**Problem requirements**
Please repeat the lines below word for word, in the same order and without changing any of them.

**Supplied records**
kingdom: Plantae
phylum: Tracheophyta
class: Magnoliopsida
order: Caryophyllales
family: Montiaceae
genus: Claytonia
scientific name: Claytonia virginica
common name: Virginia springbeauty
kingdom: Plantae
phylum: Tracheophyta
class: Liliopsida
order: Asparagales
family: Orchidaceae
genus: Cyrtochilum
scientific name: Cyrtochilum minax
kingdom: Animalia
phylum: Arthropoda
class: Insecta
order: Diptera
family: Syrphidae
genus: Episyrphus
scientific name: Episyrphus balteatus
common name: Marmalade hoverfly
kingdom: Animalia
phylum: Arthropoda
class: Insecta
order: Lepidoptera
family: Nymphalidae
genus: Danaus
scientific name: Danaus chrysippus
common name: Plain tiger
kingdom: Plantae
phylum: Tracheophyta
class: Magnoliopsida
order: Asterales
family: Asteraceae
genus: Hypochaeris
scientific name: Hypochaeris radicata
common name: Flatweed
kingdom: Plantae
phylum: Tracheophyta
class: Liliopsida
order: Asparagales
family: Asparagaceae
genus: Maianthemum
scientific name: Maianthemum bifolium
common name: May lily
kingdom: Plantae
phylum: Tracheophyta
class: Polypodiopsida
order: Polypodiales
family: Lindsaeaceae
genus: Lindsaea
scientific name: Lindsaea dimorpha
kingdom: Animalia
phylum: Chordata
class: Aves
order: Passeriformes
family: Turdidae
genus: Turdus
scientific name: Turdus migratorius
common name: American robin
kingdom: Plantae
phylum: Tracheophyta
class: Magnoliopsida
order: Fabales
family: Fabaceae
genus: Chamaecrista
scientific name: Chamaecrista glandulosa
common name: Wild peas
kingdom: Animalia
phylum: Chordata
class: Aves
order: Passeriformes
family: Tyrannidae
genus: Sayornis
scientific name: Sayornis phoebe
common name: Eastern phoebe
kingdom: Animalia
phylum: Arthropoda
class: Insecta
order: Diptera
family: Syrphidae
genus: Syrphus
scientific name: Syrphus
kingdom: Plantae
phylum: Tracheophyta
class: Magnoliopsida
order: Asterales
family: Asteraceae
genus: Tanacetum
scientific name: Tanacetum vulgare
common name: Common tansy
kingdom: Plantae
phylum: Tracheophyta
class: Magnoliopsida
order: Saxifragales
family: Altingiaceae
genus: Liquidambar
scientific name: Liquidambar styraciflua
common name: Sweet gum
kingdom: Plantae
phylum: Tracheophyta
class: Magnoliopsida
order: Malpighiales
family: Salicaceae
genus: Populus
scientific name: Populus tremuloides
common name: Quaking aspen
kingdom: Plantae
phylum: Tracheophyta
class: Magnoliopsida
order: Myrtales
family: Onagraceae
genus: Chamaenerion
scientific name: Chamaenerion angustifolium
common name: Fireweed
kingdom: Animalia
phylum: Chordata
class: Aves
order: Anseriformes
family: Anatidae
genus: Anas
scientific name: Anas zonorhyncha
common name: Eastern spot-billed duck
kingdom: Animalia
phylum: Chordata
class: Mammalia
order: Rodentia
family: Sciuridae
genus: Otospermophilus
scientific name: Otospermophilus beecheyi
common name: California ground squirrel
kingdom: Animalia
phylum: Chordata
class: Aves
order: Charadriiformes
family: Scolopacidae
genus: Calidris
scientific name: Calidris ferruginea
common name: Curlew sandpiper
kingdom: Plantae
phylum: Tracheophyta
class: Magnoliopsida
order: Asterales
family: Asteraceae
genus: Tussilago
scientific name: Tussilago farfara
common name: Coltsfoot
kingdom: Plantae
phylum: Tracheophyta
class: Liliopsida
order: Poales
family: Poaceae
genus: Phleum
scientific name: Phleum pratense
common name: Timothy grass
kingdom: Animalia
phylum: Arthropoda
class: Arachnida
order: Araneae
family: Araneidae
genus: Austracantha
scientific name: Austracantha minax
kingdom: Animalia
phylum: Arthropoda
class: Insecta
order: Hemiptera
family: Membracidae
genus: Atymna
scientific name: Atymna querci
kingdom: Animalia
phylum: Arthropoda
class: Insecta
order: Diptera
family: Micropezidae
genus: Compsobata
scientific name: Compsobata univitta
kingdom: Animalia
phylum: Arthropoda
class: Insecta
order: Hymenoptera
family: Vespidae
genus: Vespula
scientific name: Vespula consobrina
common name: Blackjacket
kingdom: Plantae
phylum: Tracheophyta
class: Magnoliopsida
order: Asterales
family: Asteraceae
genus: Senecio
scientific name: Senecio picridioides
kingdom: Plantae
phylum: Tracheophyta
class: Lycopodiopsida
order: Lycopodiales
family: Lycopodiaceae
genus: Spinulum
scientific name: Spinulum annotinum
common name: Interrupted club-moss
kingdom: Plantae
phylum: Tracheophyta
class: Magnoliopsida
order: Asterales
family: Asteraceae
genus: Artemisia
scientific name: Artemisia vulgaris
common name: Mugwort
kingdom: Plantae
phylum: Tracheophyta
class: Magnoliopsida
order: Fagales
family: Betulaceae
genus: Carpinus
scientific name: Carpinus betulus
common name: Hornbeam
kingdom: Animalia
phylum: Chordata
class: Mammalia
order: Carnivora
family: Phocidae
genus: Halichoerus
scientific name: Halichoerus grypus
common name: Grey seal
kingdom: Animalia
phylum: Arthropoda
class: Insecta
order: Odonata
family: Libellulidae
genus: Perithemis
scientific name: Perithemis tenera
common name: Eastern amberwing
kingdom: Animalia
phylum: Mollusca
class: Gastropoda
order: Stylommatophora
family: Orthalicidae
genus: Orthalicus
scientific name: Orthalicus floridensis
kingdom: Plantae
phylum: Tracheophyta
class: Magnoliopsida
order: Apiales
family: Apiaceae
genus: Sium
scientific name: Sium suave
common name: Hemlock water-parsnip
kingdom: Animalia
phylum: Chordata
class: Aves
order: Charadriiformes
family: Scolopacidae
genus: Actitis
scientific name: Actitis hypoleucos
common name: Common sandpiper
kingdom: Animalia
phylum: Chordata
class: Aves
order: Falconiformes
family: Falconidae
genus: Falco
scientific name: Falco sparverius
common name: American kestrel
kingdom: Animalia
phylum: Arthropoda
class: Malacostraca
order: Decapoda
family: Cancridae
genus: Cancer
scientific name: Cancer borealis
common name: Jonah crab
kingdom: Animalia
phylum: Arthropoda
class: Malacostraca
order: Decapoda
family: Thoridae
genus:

**Task result**
kingdom: Plantae
phylum: Tracheophyta
class: Magnoliopsida
order: Caryophyllales
family: Montiaceae
genus: Claytonia
scientific name: Claytonia virginica
common name: Virginia springbeauty
kingdom: Plantae
phylum: Tracheophyta
class: Liliopsida
order: Asparagales
family: Orchidaceae
genus: Cyrtochilum
scientific name: Cyrtochilum minax
kingdom: Animalia
phylum: Arthropoda
class: Insecta
order: Diptera
family: Syrphidae
genus: Episyrphus
scientific name: Episyrphus balteatus
common name: Marmalade hoverfly
kingdom: Animalia
phylum: Arthropoda
class: Insecta
order: Lepidoptera
family: Nymphalidae
genus: Danaus
scientific name: Danaus chrysippus
common name: Plain tiger
kingdom: Plantae
phylum: Tracheophyta
class: Magnoliopsida
order: Asterales
family: Asteraceae
genus: Hypochaeris
scientific name: Hypochaeris radicata
common name: Flatweed
kingdom: Plantae
phylum: Tracheophyta
class: Liliopsida
order: Asparagales
family: Asparagaceae
genus: Maianthemum
scientific name: Maianthemum bifolium
common name: May lily
kingdom: Plantae
phylum: Tracheophyta
class: Polypodiopsida
order: Polypodiales
family: Lindsaeaceae
genus: Lindsaea
scientific name: Lindsaea dimorpha
kingdom: Animalia
phylum: Chordata
class: Aves
order: Passeriformes
family: Turdidae
genus: Turdus
scientific name: Turdus migratorius
common name: American robin
kingdom: Plantae
phylum: Tracheophyta
class: Magnoliopsida
order: Fabales
family: Fabaceae
genus: Chamaecrista
scientific name: Chamaecrista glandulosa
common name: Wild peas
kingdom: Animalia
phylum: Chordata
class: Aves
order: Passeriformes
family: Tyrannidae
genus: Sayornis
scientific name: Sayornis phoebe
common name: Eastern phoebe
kingdom: Animalia
phylum: Arthropoda
class: Insecta
order: Diptera
family: Syrphidae
genus: Syrphus
scientific name: Syrphus
kingdom: Plantae
phylum: Tracheophyta
class: Magnoliopsida
order: Asterales
family: Asteraceae
genus: Tanacetum
scientific name: Tanacetum vulgare
common name: Common tansy
kingdom: Plantae
phylum: Tracheophyta
class: Magnoliopsida
order: Saxifragales
family: Altingiaceae
genus: Liquidambar
scientific name: Liquidambar styraciflua
common name: Sweet gum
kingdom: Plantae
phylum: Tracheophyta
class: Magnoliopsida
order: Malpighiales
family: Salicaceae
genus: Populus
scientific name: Populus tremuloides
common name: Quaking aspen
kingdom: Plantae
phylum: Tracheophyta
class: Magnoliopsida
order: Myrtales
family: Onagraceae
genus: Chamaenerion
scientific name: Chamaenerion angustifolium
common name: Fireweed
kingdom: Animalia
phylum: Chordata
class: Aves
order: Anseriformes
family: Anatidae
genus: Anas
scientific name: Anas zonorhyncha
common name: Eastern spot-billed duck
kingdom: Animalia
phylum: Chordata
class: Mammalia
order: Rodentia
family: Sciuridae
genus: Otospermophilus
scientific name: Otospermophilus beecheyi
common name: California ground squirrel
kingdom: Animalia
phylum: Chordata
class: Aves
order: Charadriiformes
family: Scolopacidae
genus: Calidris
scientific name: Calidris ferruginea
common name: Curlew sandpiper
kingdom: Plantae
phylum: Tracheophyta
class: Magnoliopsida
order: Asterales
family: Asteraceae
genus: Tussilago
scientific name: Tussilago farfara
common name: Coltsfoot
kingdom: Plantae
phylum: Tracheophyta
class: Liliopsida
order: Poales
family: Poaceae
genus: Phleum
scientific name: Phleum pratense
common name: Timothy grass
kingdom: Animalia
phylum: Arthropoda
class: Arachnida
order: Araneae
family: Araneidae
genus: Austracantha
scientific name: Austracantha minax
kingdom: Animalia
phylum: Arthropoda
class: Insecta
order: Hemiptera
family: Membracidae
genus: Atymna
scientific name: Atymna querci
kingdom: Animalia
phylum: Arthropoda
class: Insecta
order: Diptera
family: Micropezidae
genus: Compsobata
scientific name: Compsobata univitta
kingdom: Animalia
phylum: Arthropoda
class: Insecta
order: Hymenoptera
family: Vespidae
genus: Vespula
scientific name: Vespula consobrina
common name: Blackjacket
kingdom: Plantae
phylum: Tracheophyta
class: Magnoliopsida
order: Asterales
family: Asteraceae
genus: Senecio
scientific name: Senecio picridioides
kingdom: Plantae
phylum: Tracheophyta
class: Lycopodiopsida
order: Lycopodiales
family: Lycopodiaceae
genus: Spinulum
scientific name: Spinulum annotinum
common name: Interrupted club-moss
kingdom: Plantae
phylum: Tracheophyta
class: Magnoliopsida
order: Asterales
family: Asteraceae
genus: Artemisia
scientific name: Artemisia vulgaris
common name: Mugwort
kingdom: Plantae
phylum: Tracheophyta
class: Magnoliopsida
order: Fagales
family: Betulaceae
genus: Carpinus
scientific name: Carpinus betulus
common name: Hornbeam
kingdom: Animalia
phylum: Chordata
class: Mammalia
order: Carnivora
family: Phocidae
genus: Halichoerus
scientific name: Halichoerus grypus
common name: Grey seal
kingdom: Animalia
phylum: Arthropoda
class: Insecta
order: Odonata
family: Libellulidae
genus: Perithemis
scientific name: Perithemis tenera
common name: Eastern amberwing
kingdom: Animalia
phylum: Mollusca
class: Gastropoda
order: Stylommatophora
family: Orthalicidae
genus: Orthalicus
scientific name: Orthalicus floridensis
kingdom: Plantae
phylum: Tracheophyta
class: Magnoliopsida
order: Apiales
family: Apiaceae
genus: Sium
scientific name: Sium suave
common name: Hemlock water-parsnip
kingdom: Animalia
phylum: Chordata
class: Aves
order: Charadriiformes
family: Scolopacidae
genus: Actitis
scientific name: Actitis hypoleucos
common name: Common sandpiper
kingdom: Animalia
phylum: Chordata
class: Aves
order: Falconiformes
family: Falconidae
genus: Falco
scientific name: Falco sparverius
common name: American kestrel
kingdom: Animalia
phylum: Arthropoda
class: Malacostraca
order: Decapoda
family: Cancridae
genus: Cancer
scientific name: Cancer borealis
common name: Jonah crab
kingdom: Animalia
phylum: Arthropoda
class: Malacostraca
order: Decapoda
family: Thoridae
genus:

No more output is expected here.